- Data extract
▬▬▬▬▬▬▬▬▬▬

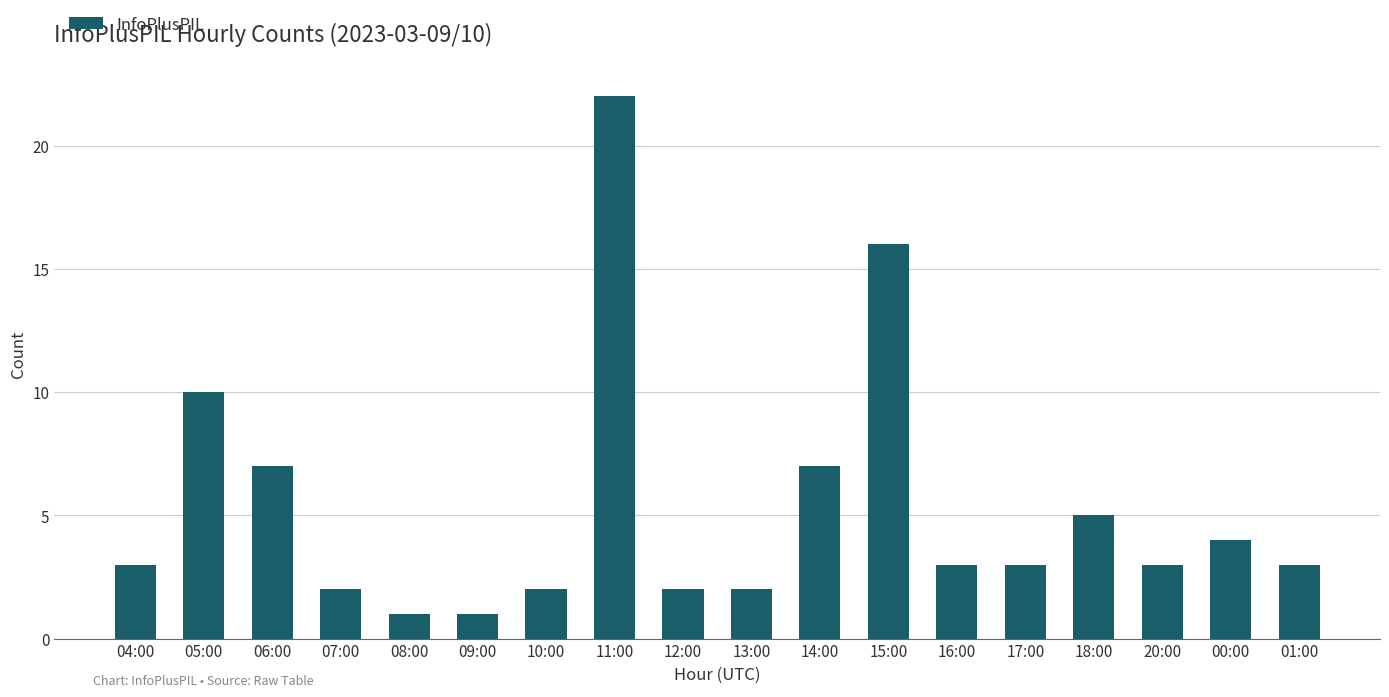

Reading left to right, transcribe all the data shown in this chart.

04:00=3	05:00=10	06:00=7	07:00=2	08:00=1	09:00=1	10:00=2	11:00=22	12:00=2	13:00=2	14:00=7	15:00=16	16:00=3	17:00=3	18:00=5	20:00=3	00:00=4	01:00=3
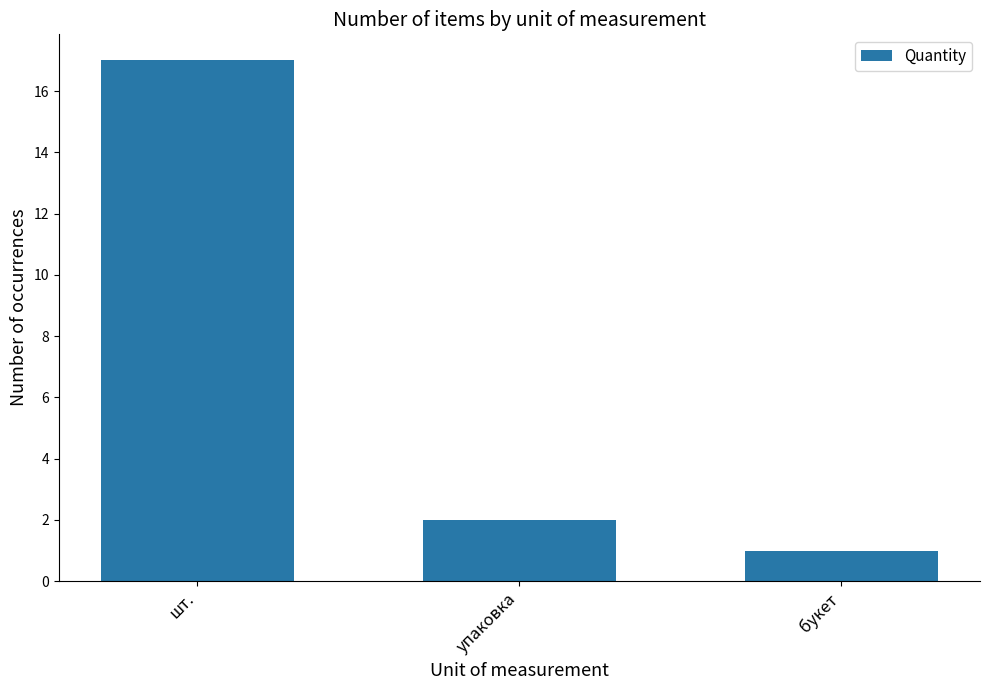

What is the minimum value shown in the chart?

1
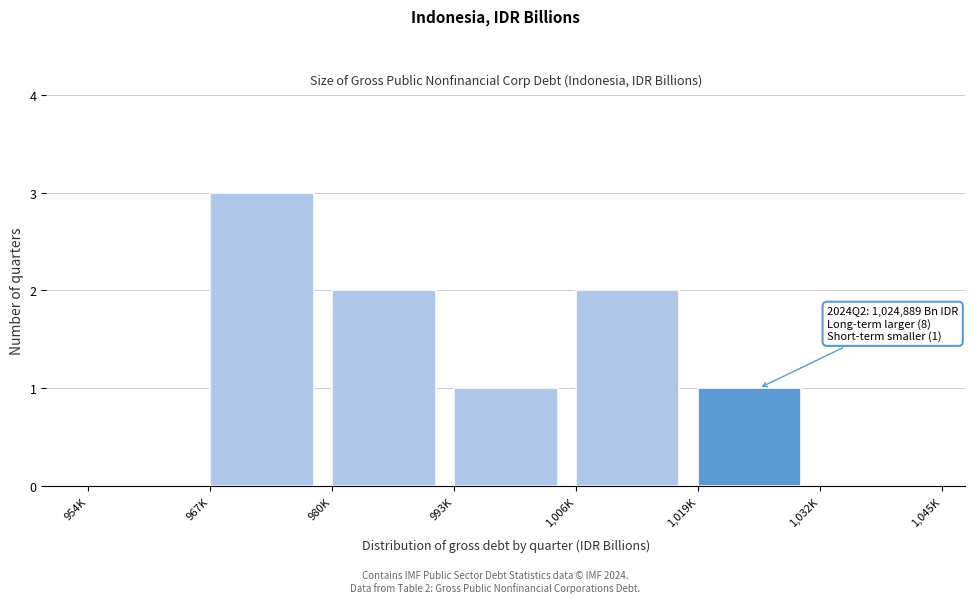

Reading right to left, transcribe all the data shown in this chart.

1,032K=0	1,019K=1	1,006K=2	993K=1	980K=2	967K=3	954K=0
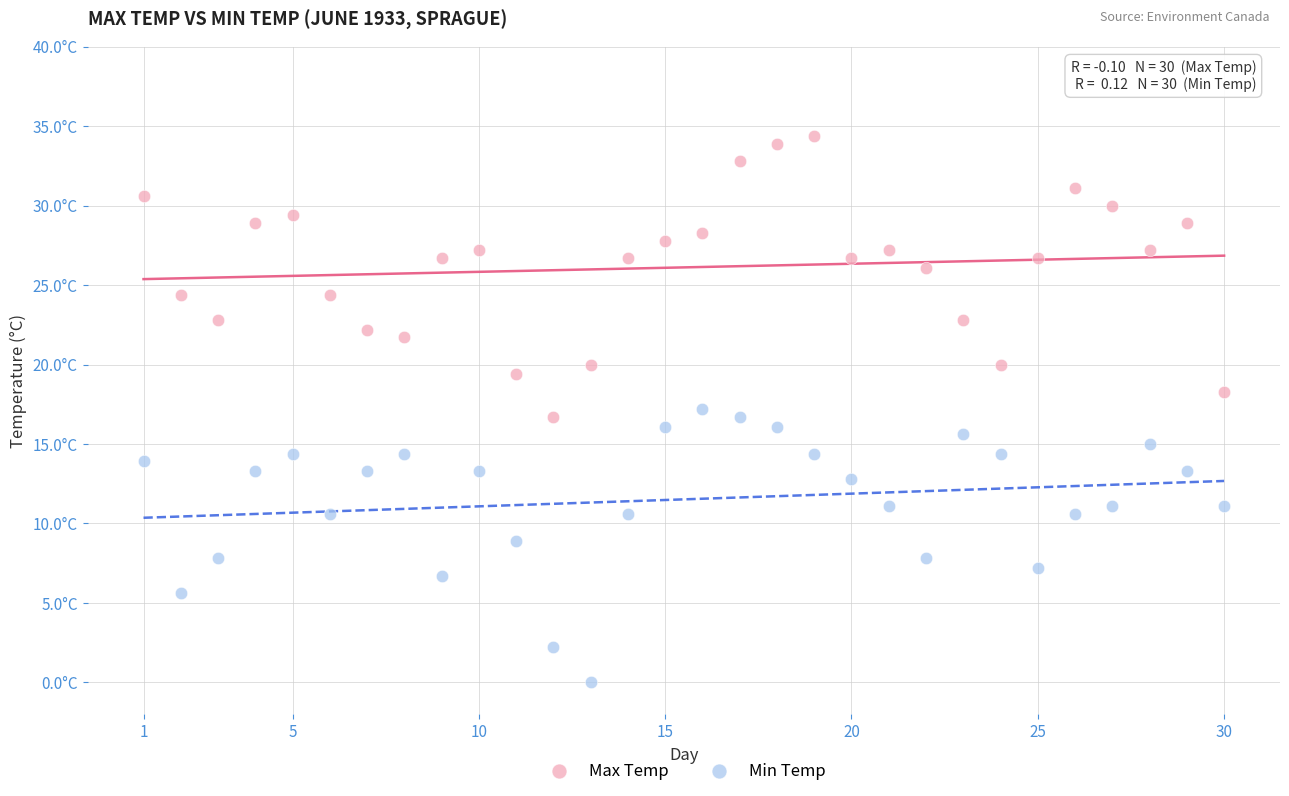

Which series contains the lowest Y value?

Min Temp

▬▬▬▬▬▬▬▬▬▬

- Directions for this task
Can you reproduce all of the lines above word for word, without the pictures?

- Solution
Reading left to right, transcribe all the data shown in this chart.

04:00=3	05:00=10	06:00=7	07:00=2	08:00=1	09:00=1	10:00=2	11:00=22	12:00=2	13:00=2	14:00=7	15:00=16	16:00=3	17:00=3	18:00=5	20:00=3	00:00=4	01:00=3

What is the minimum value shown in the chart?

1

Reading right to left, transcribe all the data shown in this chart.

1,032K=0	1,019K=1	1,006K=2	993K=1	980K=2	967K=3	954K=0

Which series contains the lowest Y value?

Min Temp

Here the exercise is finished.